Frequently Asked Questions
What does normalising a date actually mean?
It means rewriting dates in many human formats into one consistent machine-readable form, usually ISO 8601 (YYYY-MM-DD). A normalised column can be sorted, filtered by range and compared reliably, which mixed free-text dates cannot.
How do I keep an approximate or uncertain date?
Keep the original text in one column and add a separate normalised column for the best machine value, plus a flag column noting the uncertainty. Never overwrite circa or before/after information just to fit a single format.
Why do my dates come out with the wrong month?

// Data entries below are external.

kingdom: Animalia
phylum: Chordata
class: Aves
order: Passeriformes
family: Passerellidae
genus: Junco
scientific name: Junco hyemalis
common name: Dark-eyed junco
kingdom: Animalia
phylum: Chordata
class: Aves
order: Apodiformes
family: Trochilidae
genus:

Because OpenRefine's toDate guessed a US month-day order. Always pass the format explicitly, for example toDate(value, 'dd/MM/yyyy'), so a value like 03/04/1850 parses as the day you intend.
How should I handle year-only or century dates?
Store the year alone as YYYY, or use a start and end column to express a range such as 1800 to 1899 for the nineteenth century. ISO 8601 does not represent fuzziness, so a range pair is the practical solution.
What about dates before 1582 and calendar changes?
Record which calendar the source uses, because the switch from Julian to Gregorian shifts dates by several days. Keep the original verbatim and note the calendar; do not silently convert without documenting it.
Should I store dates as text or as OpenRefine date objects?
For most archival work store them as ISO 8601 text, which survives export to CSV cleanly. Use true date objects only when you need OpenRefine's timeline facet, then convert back to text before exporting.